God bless the Internet as I found people dyed eggs with Kool-Aid powdered drink mix. Great! I didn't have Kool-Aid on hand,
but had generic fruit punch and grape.
I nuked a 1/2 cup of water and added a teaspoon of white vinegar as directed on the food coloring package. The mixture smelled very fruit punch. Popped the egg in the dye bath.
A stringy red residue formed on the egg. You can see where I wiped it off with the paper towel. The residue might have formed because I kept turning the egg over with a metal spoon.I put the egg in for a second bath to get a deeper shade of red. The dye started to fizz. Some sort of chemical reaction between the egg shell, the vinegar, and whatever is in the drink mix.

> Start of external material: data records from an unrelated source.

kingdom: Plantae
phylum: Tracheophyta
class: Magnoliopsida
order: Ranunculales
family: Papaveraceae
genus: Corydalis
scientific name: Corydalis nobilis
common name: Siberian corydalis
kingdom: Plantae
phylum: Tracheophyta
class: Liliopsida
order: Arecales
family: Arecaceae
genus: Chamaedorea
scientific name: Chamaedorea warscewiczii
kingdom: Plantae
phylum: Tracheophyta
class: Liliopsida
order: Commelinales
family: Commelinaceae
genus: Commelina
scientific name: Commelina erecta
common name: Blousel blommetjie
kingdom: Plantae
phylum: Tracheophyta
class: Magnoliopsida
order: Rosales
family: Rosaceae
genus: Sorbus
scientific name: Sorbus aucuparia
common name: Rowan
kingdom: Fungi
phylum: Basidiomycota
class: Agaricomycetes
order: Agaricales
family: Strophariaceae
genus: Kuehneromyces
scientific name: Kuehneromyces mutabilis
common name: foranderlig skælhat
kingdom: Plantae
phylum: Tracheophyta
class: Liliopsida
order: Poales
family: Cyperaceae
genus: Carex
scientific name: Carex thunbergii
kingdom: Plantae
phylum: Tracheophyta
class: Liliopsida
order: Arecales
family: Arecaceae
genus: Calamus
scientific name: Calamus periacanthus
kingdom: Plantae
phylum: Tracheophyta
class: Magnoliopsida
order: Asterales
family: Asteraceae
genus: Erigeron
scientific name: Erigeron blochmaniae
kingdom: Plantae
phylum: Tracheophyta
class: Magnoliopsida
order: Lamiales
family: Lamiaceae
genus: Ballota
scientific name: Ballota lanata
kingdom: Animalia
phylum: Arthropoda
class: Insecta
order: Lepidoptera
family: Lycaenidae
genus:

The fizzing didn't happen with the purple drink mix. The purple mix actually turned the egg a shade of grey. I wiped the egg with a paper towel and stuck the purple egg in the blue dye.
There were no issues dyeing the eggs with the green and blue food coloring. A quick dip in the red and leaving the egg alone for 1 minute yielded a pink egg.
At this stage of the game where the girlies are grown up, it doesn't really matter what color the eggs are, but I still dyed an egg in favorite colors. Red for the Young One, Purple (mottled like a plantet) for Himself, Blue for me, and even though she is not home for Easter, Pink for The Eldest.